13:26:15.851 WARN  [pool-53-thread-1] [net](PeerStatusCheck.java:49) Peer /10.60.100.33 not sync for a long time.

these peers are disconnected because unexpect reason because "not sync for a long time" by thread PeerStatusCheck.check.

public void statusCheck() {

  long now = System.currentTimeMillis();

  tronNetDelegate.getActivePeer().forEach(peer -> {

    boolean isDisconnected = false;

    if (peer.isNeedSyncFromPeer()
        && peer.getBlockBothHaveUpdateTime() < now - blockUpdateTimeout) {
      logger.warn("Peer {} not sync for a long time.", peer.getInetAddress());
      isDisconnected = true;
    }
  ...
  }
}

So why this peer has not been sync for a long time?
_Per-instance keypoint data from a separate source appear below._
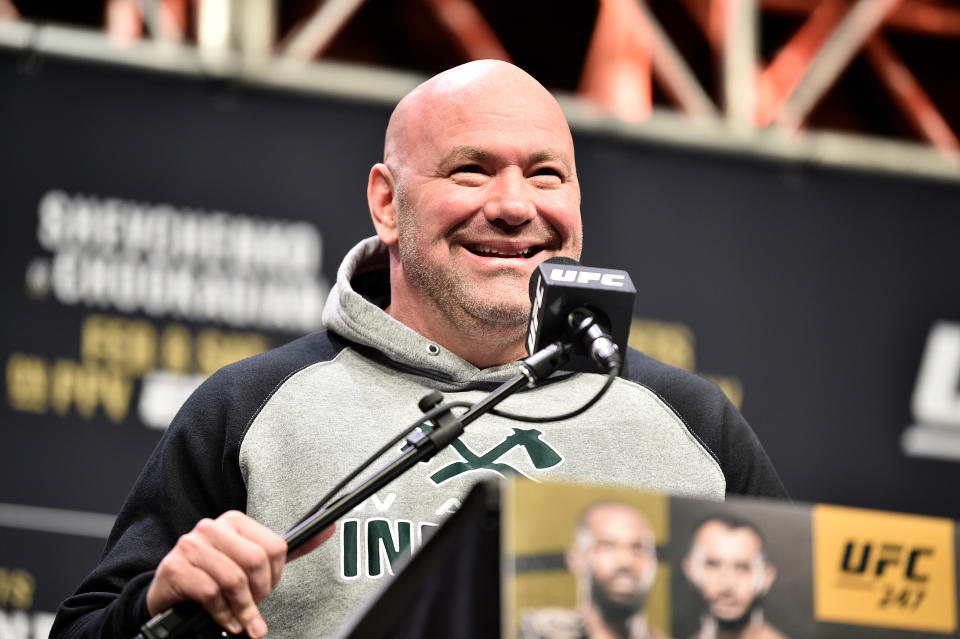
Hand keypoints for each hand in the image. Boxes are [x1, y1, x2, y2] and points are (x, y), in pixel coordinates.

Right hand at [146, 510, 333, 637]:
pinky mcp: (175, 568)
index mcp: (234, 521)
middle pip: (256, 561)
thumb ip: (284, 551)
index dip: (276, 575)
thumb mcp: (249, 562)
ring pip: (234, 579)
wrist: (169, 594)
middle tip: (255, 607)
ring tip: (244, 620)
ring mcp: (191, 545)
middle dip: (260, 592)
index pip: (274, 545)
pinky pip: (211, 594)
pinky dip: (224, 615)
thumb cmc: (213, 577)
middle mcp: (211, 527)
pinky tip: (227, 621)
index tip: (268, 588)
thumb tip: (328, 530)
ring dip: (243, 608)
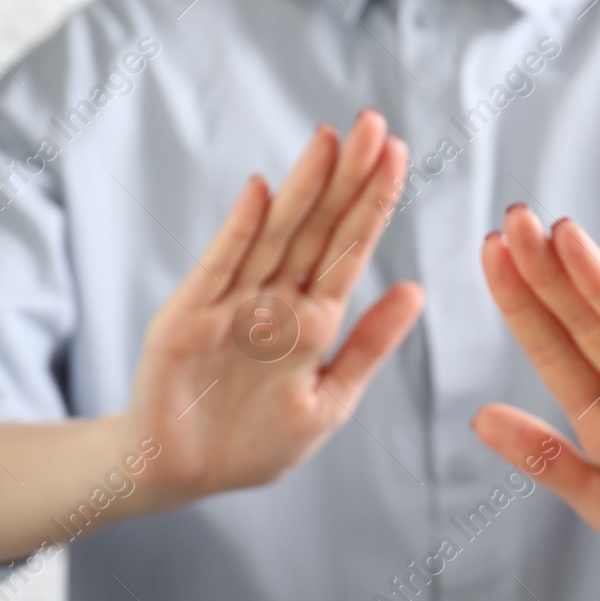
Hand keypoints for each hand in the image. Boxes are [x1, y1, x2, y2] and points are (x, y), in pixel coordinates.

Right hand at [124, 109, 422, 503]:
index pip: (348, 251)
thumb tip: (416, 289)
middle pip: (316, 229)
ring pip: (273, 237)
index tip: (399, 156)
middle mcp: (274, 302)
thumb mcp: (328, 401)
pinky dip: (238, 233)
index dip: (372, 204)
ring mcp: (230, 305)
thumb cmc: (255, 444)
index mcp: (313, 322)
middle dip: (346, 179)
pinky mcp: (187, 320)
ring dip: (301, 190)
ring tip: (330, 140)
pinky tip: (262, 194)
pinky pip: (218, 270)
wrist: (183, 475)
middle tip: (376, 125)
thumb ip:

It's the same question as why PeerConnection.blockBothHaveUpdateTime has not been updated for long time. blockBothHaveUpdateTime is update in ChainInventoryMsgHandler.processMessage

synchronized (tronNetDelegate.getBlockLock()) {
  while (!peer.getSyncBlockToFetch().isEmpty() && tronNetDelegate
      .containBlock(peer.getSyncBlockToFetch().peek())) {
    try {
      BlockId blockId = peer.getSyncBlockToFetch().pop();
      peer.setBlockBothHave(blockId);
      logger.info("Block {} from {} is processed",
              blockId.getString(), peer.getNode().getHost());
    } catch (NoSuchElementException e) {
      logger.warn("Process ChainInventoryMessage failed, peer {}, isDisconnect:{}",
              peer.getNode().getHost(), peer.isDisconnect());
      return;
    }
  }

we can see if this peer cannot get the blockLock, blockBothHaveUpdateTime cannot be update. blockLock is also used in SyncService.handleSyncBlock

synchronized (tronNetDelegate.getBlockLock()) {
  blockWaitToProcess.forEach((msg, peerConnection) -> {
    ...
    final boolean[] isFound = {false};
    tronNetDelegate.getActivePeer().stream()
        .filter(peer -> msg.getBlockId().equals(peer.getSyncBlockToFetch().peek()))
        .forEach(peer -> {
          peer.getSyncBlockToFetch().pop();
          peer.getSyncBlockInProcess().add(msg.getBlockId());
          isFound[0] = true;
        });
    if (isFound[0]) {
      blockWaitToProcess.remove(msg);
      isProcessed[0] = true;
      processSyncBlock(msg.getBlockCapsule());
    }
  });
}

Suppose we get many blocks from one peer, as processSyncBlock need to write disk, this for cycle may cost a long time.

Implementation

Our solution is to swap the order of getBlockLock and the for cycle:

blockWaitToProcess.forEach((msg, peerConnection) -> {
  synchronized (tronNetDelegate.getBlockLock()) {
    ...
    final boolean[] isFound = {false};
    tronNetDelegate.getActivePeer().stream()
        .filter(peer -> msg.getBlockId().equals(peer.getSyncBlockToFetch().peek()))
        .forEach(peer -> {
          peer.getSyncBlockToFetch().pop();
          peer.getSyncBlockInProcess().add(msg.getBlockId());
          isFound[0] = true;
        });
    if (isFound[0]) {
      blockWaitToProcess.remove(msg);
      isProcessed[0] = true;
      processSyncBlock(msg.getBlockCapsule());
    }
  }
});

This can reduce the total time of lock blockLock in SyncService.handleSyncBlock, so other thread such as ChainInventoryMsgHandler.processMessage can get the lock more esaily.